Some of those attacks targeted CPA firms; a July 23 2016 Accounting Today article noted that CPA professional liability insurance carriers are beginning to see ransomware claims from firms and that this danger can only be expected to increase as more and more cyber criminals turn to professional services firms as targets.
In this stormy security environment it is more important than ever for firms to take extreme care with all aspects of their data storage and protection, from selection of cloud based vendors through determination of which data sets to store where and how, through protection of that data via encryption and strong security protocols, according to nationally known IT privacy and security consultant Donny Shimamoto, CPA, CITP, CGMA. Donny is a 5-year recipient of CPA Practice Advisor’s Top 25 Thought Leaders in Public Accounting award and a 2016 recipient of AICPA’s Standing Ovation Award in the Information Technology category, and sees the increase in attacks on CPA firms as a big concern.
“Accounting firms have a treasure trove of social security numbers and banking information on their systems.
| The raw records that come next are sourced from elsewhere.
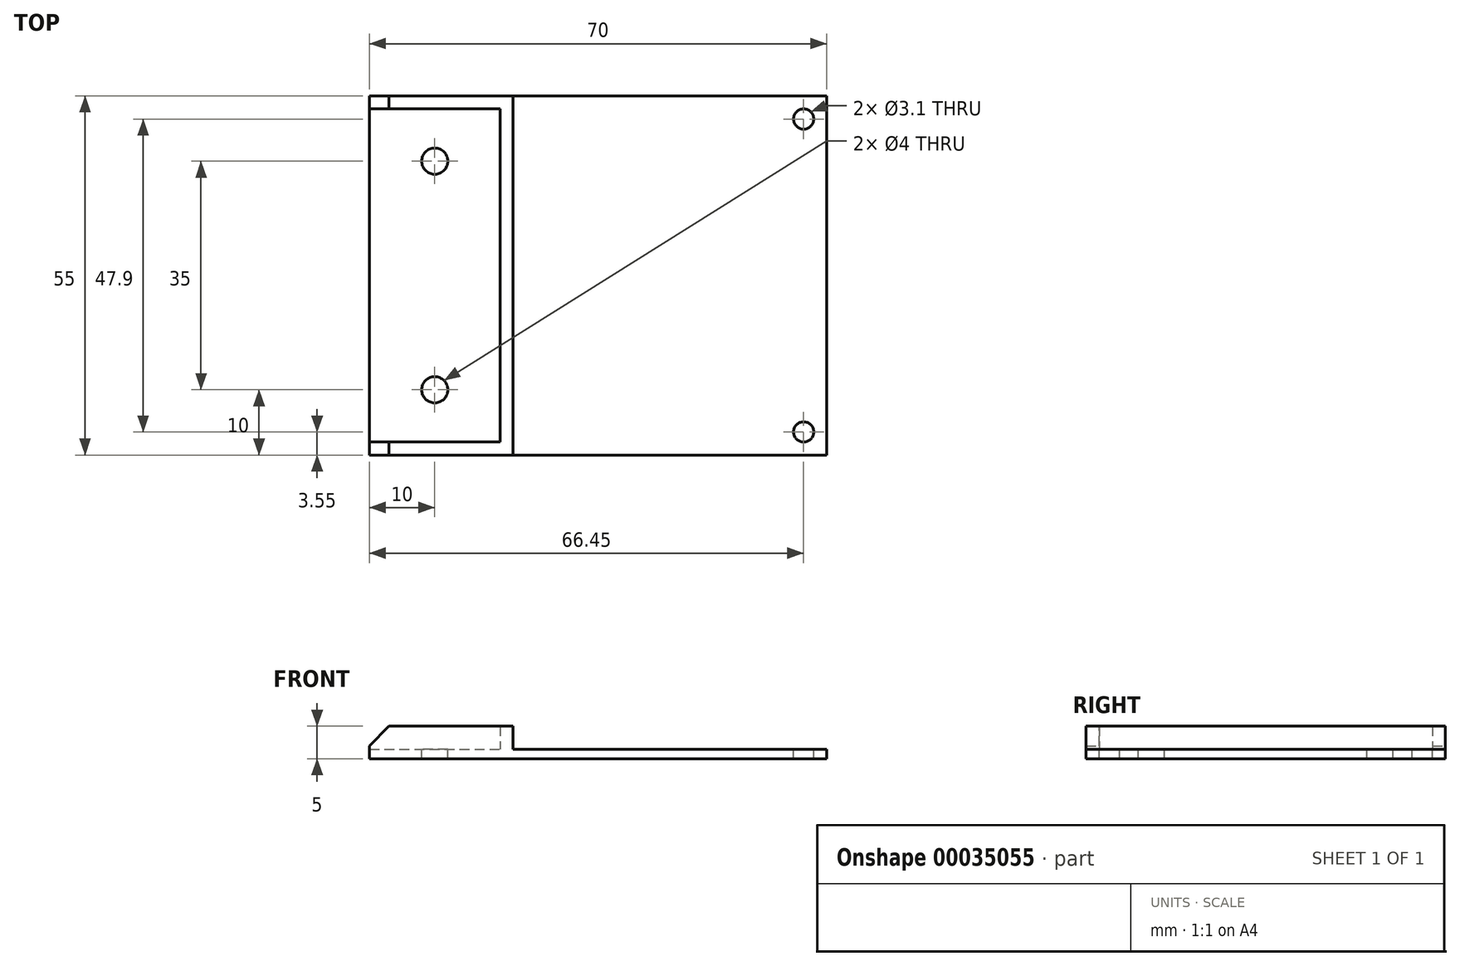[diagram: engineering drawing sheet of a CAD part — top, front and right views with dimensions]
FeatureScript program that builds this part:
annotation { "Feature Type Name" : "Feature", "Feature Type Description" : "" }
export const myFeature = defineFeature(function(context is Context, id is Id, definition is map)
    precondition{}
    {
        {
            var Q0;
            Q0=qCreatedBy(makeId("Top.planeOp"),FACE);
            var sketch = newSketch(context, id + "F0", { "sketchPlane" : qUnion([Q0])});
            skLineSegment(sketch, "E0.rect.bottom", {"start": v(35, -27.5) * mm, "end": v(-35, -27.5) * mm});
            skLineSegment(sketch, "E0.rect.top", {"start": v(35, 27.5) * mm, "end": v(-35, 27.5) * mm});
            skLineSegment(sketch, "E0.rect.left", {"start": v(35, -27.5) * mm, "end": v(35, 27.5) * mm});
            skLineSegment(sketch, "E0.rect.right", {"start": v(-35, -27.5) * mm, "end": v(-35, 27.5) * mm});
            skPoint(sketch, "E0.rect.middle", {"position": v(0, 0) * mm});
            skLineSegment(sketch, "E1", {"start": v(-25, 27.5) * mm, "end": v(-25, -27.5) * mm, "construction": true});
            skLineSegment(sketch, "E2", {"start": v(-35, 0) * mm, "end": v(35, 0) * mm, "construction": true});
            skLineSegment(sketch, "E3", {"start": v(35, 25.5) * mm, "end": v(-35, 25.5) * mm, "construction": true});
            skLineSegment(sketch, "E4", {"start": v(33, 27.5) * mm, "end": v(33, -27.5) * mm, "construction": true});
            skCircle(sketch, "E5", {"center": v(31.45, 23.95) * mm, "radius": 1.55 * mm});
            skCircle(sketch, "E6", {"center": v(-25, 17.5) * mm, "radius": 2 * mm});
            skCircle(sketch, "E7.MirrorC", {"center": v(-25, -17.5) * mm, "radius": 2 * mm});
            skCircle(sketch, "E8.MirrorC", {"center": v(31.45, -23.95) * mm, "radius": 1.55 * mm});
            skSolve(sketch);
        }
        {
            var Q0;
            Q0=makeQuery(id+"F0.imprint","IMPRINT",FACE,{"disambiguationData":[TD([[makeQuery(id+"F0.imprint","IMPRINT",EDGE,{"derivedFrom":sQuery(id+"F0.wireOp",EDGE,"E0.rect.bottom")}),-1.0]])]});
            extrude(context, id + "F1", {"entities" : qUnion([Q0]), "oppositeDirection" : true, "depth" : 1.5 * mm});
        }
        {
            var Q0;
            Q0=makeQuery(id+"F1.opExtrude","CAP_FACE",FACE,{"disambiguationData":[OSD([sQuery(id+"F0.wireOp",EDGE,"E0.rect.bottom"),sQuery(id+"F0.wireOp",EDGE,"E0.rect.top"),sQuery(id+"F0.wireOp",EDGE,"E0.rect.left"),sQuery(id+"F0.wireOp",EDGE,"E0.rect.right"),sQuery(id+"F0.wireOp",EDGE,"E5"),sQuery(id+"F0.wireOp",EDGE,"E6"),sQuery(id+"F0.wireOp",EDGE,"E7.MirrorC"),sQuery(id+"F0.wireOp",EDGE,"E8.MirrorC")])],"isStart":true});
            var sketch = newSketch(context, id + "F2", { "sketchPlane" : qUnion([Q0])});
            skLineSegment(sketch, "E9.top", {"start": v(-13, -25.5) * mm, "end": v(33, -25.5) * mm});
            skLineSegment(sketch, "E9.left", {"start": v(-13, 25.5) * mm, "end": v(-13, -25.5) * mm});
            skLineSegment(sketch, "E9.right", {"start": v(33, 26.5) * mm, "end": v(33, -25.5) * mm});
            skLineSegment(sketch, "E10.bottom", {"start": v(35, -27.5) * mm, "end": v(-15, -27.5) * mm});
            skLineSegment(sketch, "E10.top", {"start": v(35, 27.5) * mm, "end": v(-15, 27.5) * mm});
            skLineSegment(sketch, "E10.left", {"start": v(35, -27.5) * mm, "end": v(35, 27.5) * mm});
            skLineSegment(sketch, "E10.right", {"start": v(-15, -27.5) * mm, "end": v(-15, 27.5) * mm});
            skLineSegment(sketch, "E11.bottom", {"start": v(-35, 27.5) * mm, "end": v(-13, 27.5) * mm});
            skLineSegment(sketch, "E11.left", {"start": v(-35, 27.5) * mm, "end": v(-35, 25.5) * mm});
            skLineSegment(sketch, "E11.right", {"start": v(-13, 27.5) * mm, "end": v(-13, 25.5) * mm});
            skLineSegment(sketch, "E12.bottom", {"start": v(-13, -25.5) * mm, "end": v(-35, -25.5) * mm});
            skLineSegment(sketch, "E12.top", {"start": v(-13, -27.5) * mm, "end": v(-35, -27.5) * mm});
            skLineSegment(sketch, "E12.left", {"start": v(-13, -25.5) * mm, "end": v(-13, -27.5) * mm});
            skLineSegment(sketch, "E12.right", {"start": v(-35, -25.5) * mm, "end": v(-35, -27.5) * mm});
            skLineSegment(sketch, "E13", {"start": v(-35, 25.5) * mm, "end": v(33, 25.5) * mm});
            skSolve(sketch);
        }
        {
            var Q0;
            {var subQ3=sQuery(id+"F2.wireOp",EDGE,"E9.left");Q0=makeQuery(id+"F2.imprint","IMPRINT",FACE,{"disambiguationData":[TD([[makeQuery(id+"F2.imprint","IMPRINT",EDGE,{"derivedFrom":subQ3}),-1.0]])]});}
            var Q1;
            Q1=makeQuery(id+"F2.imprint","IMPRINT",FACE,{"disambiguationData":[TD([[makeQuery(id+"F2.imprint","IMPRINT",EDGE,{"derivedFrom":sQuery(id+"F2.wireOp",EDGE,"E10.bottom")}),-1.0]])]});
            var Q2;
            {var subQ0=sQuery(id+"F2.wireOp",EDGE,"E12.left");Q2=makeQuery(id+"F2.imprint","IMPRINT",FACE,{"disambiguationData":[TD([[makeQuery(id+"F2.imprint","IMPRINT",EDGE,{"derivedFrom":subQ0}),-1.0]])]});}
            var Q3;
            {var subQ0=sQuery(id+"F2.wireOp",EDGE,"E12.right");Q3=makeQuery(id+"F2.imprint","IMPRINT",FACE,{"disambiguationData":[TD([[makeQuery(id+"F2.imprint","IMPRINT",EDGE,{"derivedFrom":subQ0}),-1.0]])]});}
            var Q4;
            {var subQ0=sQuery(id+"F2.wireOp",EDGE,"E11.right");Q4=makeQuery(id+"F2.imprint","IMPRINT",FACE,{"disambiguationData":[TD([[makeQuery(id+"F2.imprint","IMPRINT",EDGE,{"derivedFrom":subQ0}),-1.0]])]});}
            var Q5;
            {var subQ0=sQuery(id+"F2.wireOp",EDGE,"E11.left");Q5=makeQuery(id+"F2.imprint","IMPRINT",FACE,{"disambiguationData":[TD([[makeQuery(id+"F2.imprint","IMPRINT",EDGE,{"derivedFrom":subQ0}),-1.0]])]});}
            extrude(context, id + "F3", {"entities" : qUnion([Q0, Q1, Q2, Q3, Q4, Q5]), "operationType" : NewBodyOperationType.ADD, "depth" : 3.5 * mm});
        }
        {
            var Q0;
            Q0=makeQuery(id+"F3.opExtrude","CAP_EDGE",EDGE,{"disambiguationData":[OSD([sQuery(id+"F2.wireOp",EDGE,"E11.left")])],"isStart":false});
            var Q1;
            Q1=makeQuery(id+"F3.opExtrude","CAP_EDGE",EDGE,{"disambiguationData":[OSD([sQuery(id+"F2.wireOp",EDGE,"E12.right")])],"isStart":false});
            chamfer(context, id + "F4", {"entities" : qUnion([Q0, Q1]), "width" : 3 * mm, "tangentPropagation" : true});
        }
    });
If a criminal decides to target a firm, that firm better be ready or they could be facing a massive data breach impacting their reputation and resulting in big financial repercussions for the firm and its affected clients” he told us. “We’ve also seen a big increase in cyber-liability insurance and IT risk assessment inquiries this year. Many firms, especially small ones, may not have all of the right policies and procedures in place to qualify for coverage.”